Gordon Shearer, chief executive officer for Hess LNG, pointed to LNG’s safety record.

“If we couldn’t do it safely and securely, we wouldn’t be doing it,” he said. “No company could run a profitable business that is unsafe.”

These storage tanks are the final stop of the supply chain that begins with overseas production.

Gas is chilled to minus-260 degrees Fahrenheit, which reduces volume by about 600 times, comparable to shrinking a 17-inch beach ball to a pingpong ball.

It’s then shipped to the receiving terminals, returned to its natural state and distributed through pipelines.

Startup costs for the entire chain – the liquefaction plants, transportation and storage terminals – represents upfront costs upward of $15 billion, the kind of investment only a handful of companies can shoulder.

It’s also an investment in which companies expect long-term financial returns and the kind of growth investors seek.

“What we like about LNG is the fact that it’s a long project that essentially will produce substantial cash flow and income over the next 25 years,” said Sigmund L. Cornelius, ConocoPhillips Co.’s president of global gas.

Houston-based ConocoPhillips is collaborating with Freeport LNG-GP Inc. on a terminal in Quintana, Texas, about 90 miles south of Houston, likely to come on line sometime next year.

The facility also will be the newest in the U.S. and be able to move 1.5 billion cubic feet a day, but the company has expansion plans for the 200-acre site that could more than double its capacity.

LNG terminals import about 3 percent of the nation’s natural gas. The U.S. also imports another 12 percent of its natural gas, but not LNG, from Canada. It produces the remaining 85 percent.

Industry analysts and executives estimate that percentage of LNG imports could reach 15 percent of U.S. natural gas by 2012.

For now, most LNG imports come from Trinidad and Tobago – the U.S.’ largest supplier – and Western Africa, but Russian and Australian imports are growing.

Economists and company executives say increasing reliance on foreign countries for natural gas may not be as dicey as the dependency on other nations for oil.

A gas cartel like the Organization of the Petroleum Exporting Countries isn’t likely, said James L. Smith, Southern Methodist University’s Cary M. Maguire Chair in Oil & Gas Management.

“There’s just a myriad of countries and regions contributing – Trinidad and Tobago, Algeria, Indonesia, Australia – for that to happen,” he said.

Additionally, energy companies have their eye on more North American production and pipeline development in Alaska’s North Slope and the MacKenzie River delta along Canada’s Northwest Territories.

“LNG is not going to meet all of our needs,” said Alan W. Stuckert, Exxon Mobil Corp.’s Houston-based public affairs manager-gas and power.

“We need access to the Rockies, the Arctic, Alaska and the federal lands that are not accessible now like the Eastern Gulf of Mexico.”

Exxon, however, still has grand plans for LNG. In November, it announced a $14 billion joint venture with Qatar Petroleum to produce LNG. Separately, it also has received permits for two storage facilities, one each in Port Arthur and Corpus Christi, Texas.

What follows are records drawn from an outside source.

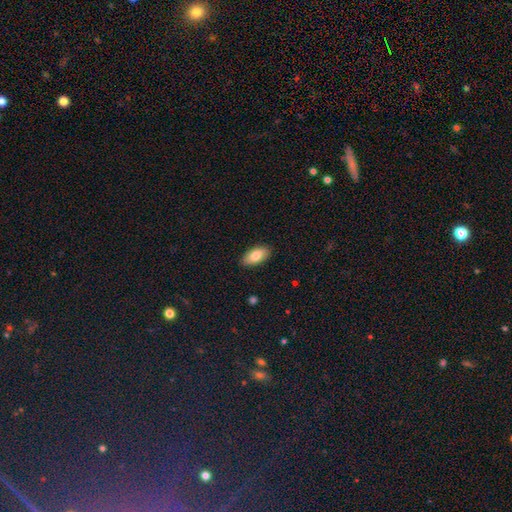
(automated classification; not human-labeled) A smooth galaxy with no disk features (81%) that is in between round and cigar-shaped (92%). Merging: none (87%).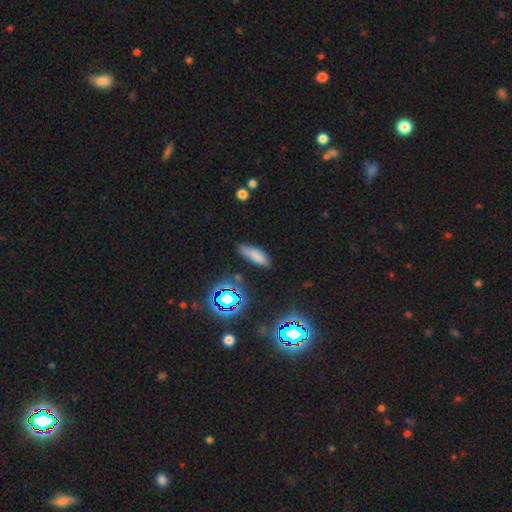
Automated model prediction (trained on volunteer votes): Smooth or featured?
  - smooth: 74% *
  - star or artifact: 16%
  - featured or disk: 10%
How rounded?
  - in between: 61% *
  - cigar-shaped: 36%
  - round: 3%
Merging?
  - none: 77% *
  - minor disturbance: 17%
  - major disturbance: 4%
  - merger: 3%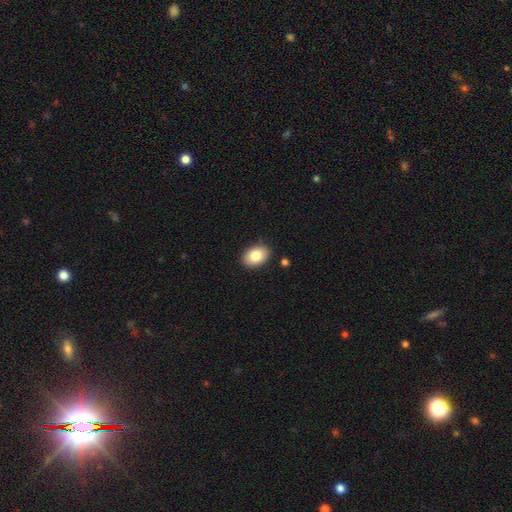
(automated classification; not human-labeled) Smooth or featured: smooth — 84% (featured or disk — 9%)
How rounded: in between — 82% (round — 17%)
Merging: none — 88% (minor disturbance — 8%)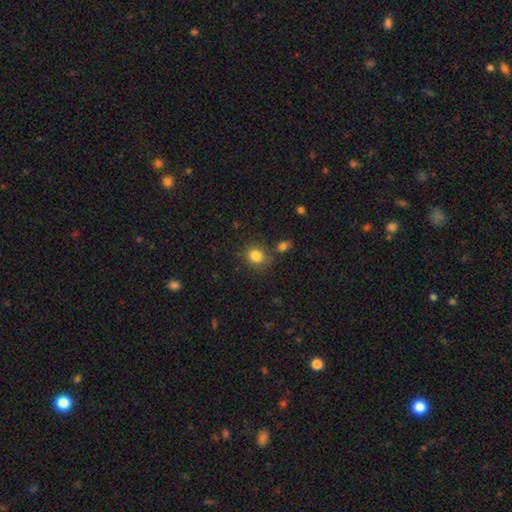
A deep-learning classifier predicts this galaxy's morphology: Q: Smooth or featured?
A: smooth (83%); runner-up: star or artifact (11%)
Q: How rounded?
A: round (73%); runner-up: in between (26%)
Q: Merging?
A: none (74%); runner-up: minor disturbance (12%)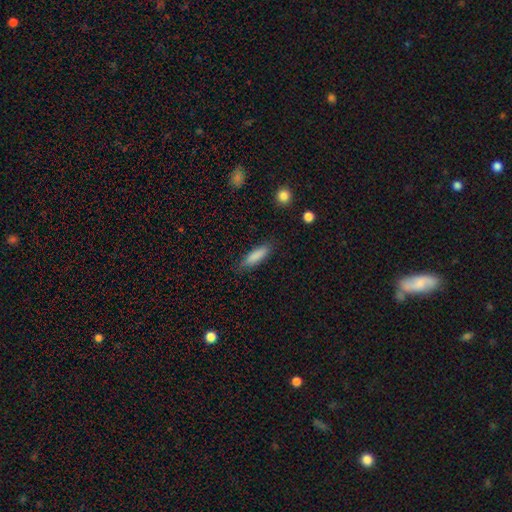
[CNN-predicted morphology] Smooth or featured?
  - smooth: 85% *
  - featured or disk: 9%
  - star or artifact: 7%
How rounded?
  - cigar-shaped: 59% *
  - in between: 39%
  - round: 2%
Merging?
  - none: 81% *
  - minor disturbance: 15%
  - major disturbance: 3%
  - merger: 1%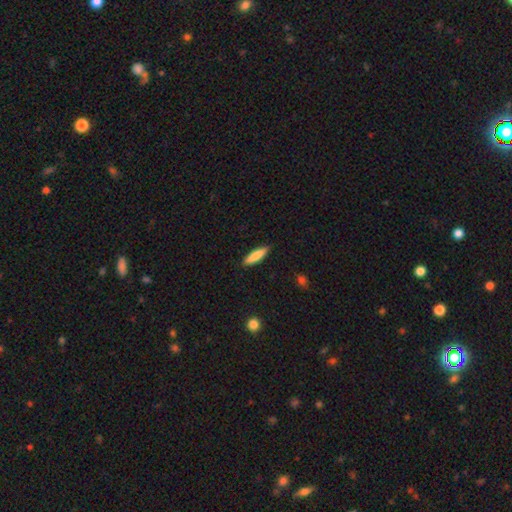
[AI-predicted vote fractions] Smooth or featured? smooth (82%)
How rounded? cigar-shaped (74%)
Merging? none (89%)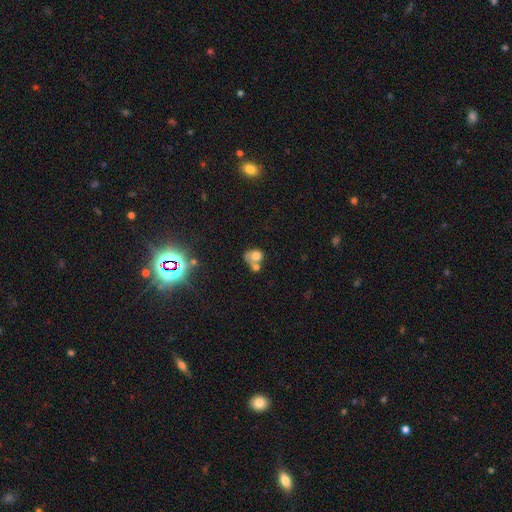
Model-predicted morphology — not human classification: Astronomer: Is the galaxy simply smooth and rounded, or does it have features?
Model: smooth — 68%.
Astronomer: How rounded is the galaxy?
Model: round — 56% (runner-up: in between, 42%).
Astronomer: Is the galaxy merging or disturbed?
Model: merger — 53%.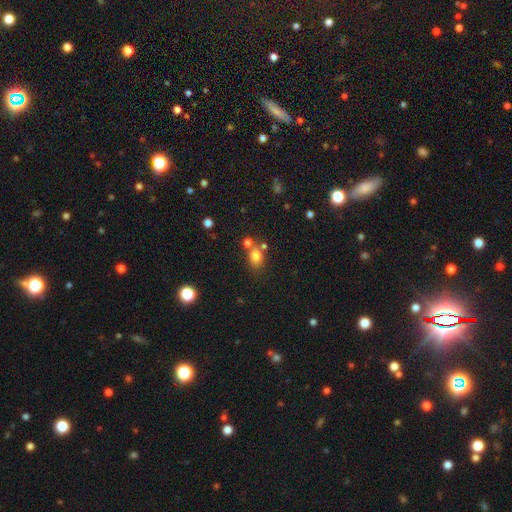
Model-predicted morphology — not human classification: Overall: smooth (78%). How rounded: in between (57%; round 42%). Merging: none (58%; merger 25%).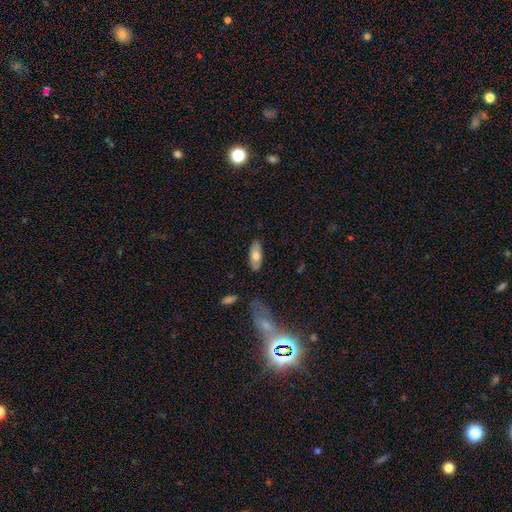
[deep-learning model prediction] This appears to be a smooth galaxy with no disk features (71%) that is in between round and cigar-shaped (81%). Merging: none (83%).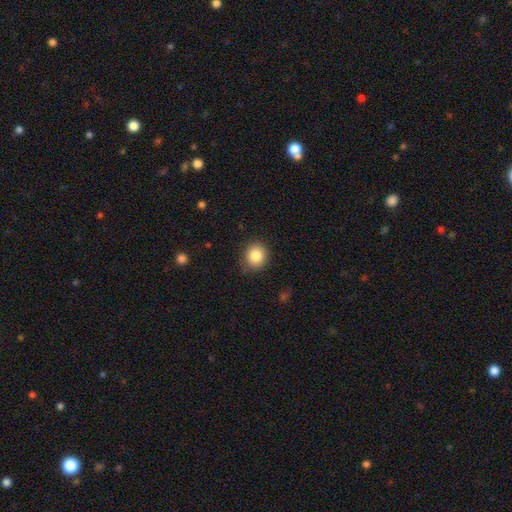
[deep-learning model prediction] A smooth galaxy with no disk features (84%) that is round (81%). Merging: none (85%).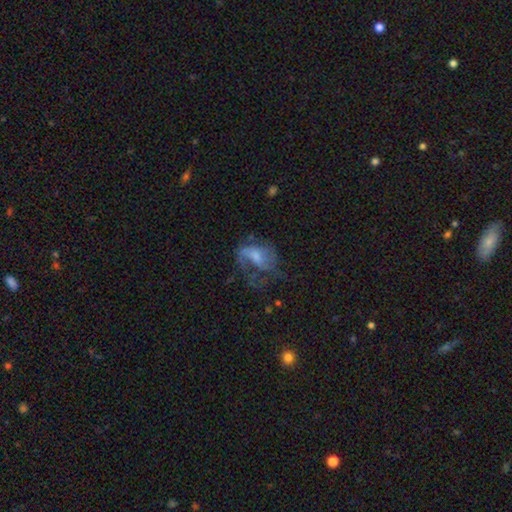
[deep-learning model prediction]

Only one will be selected and soon be announced, company officials said.

Be it LNG imports or increased domestic production of inaccessible areas, boosting supplies is a must or rising natural gas prices could be a drag on the economy, said Stephen Brown, director of energy research for the Federal Reserve Bank of Dallas.

Further, he said, future natural gas crunches could force some industries to either reduce operations or relocate outside the U.S.

“At $9 for natural gas,” he said, “there is great incentive to increase LNG supplies and build a pipeline from Alaska.”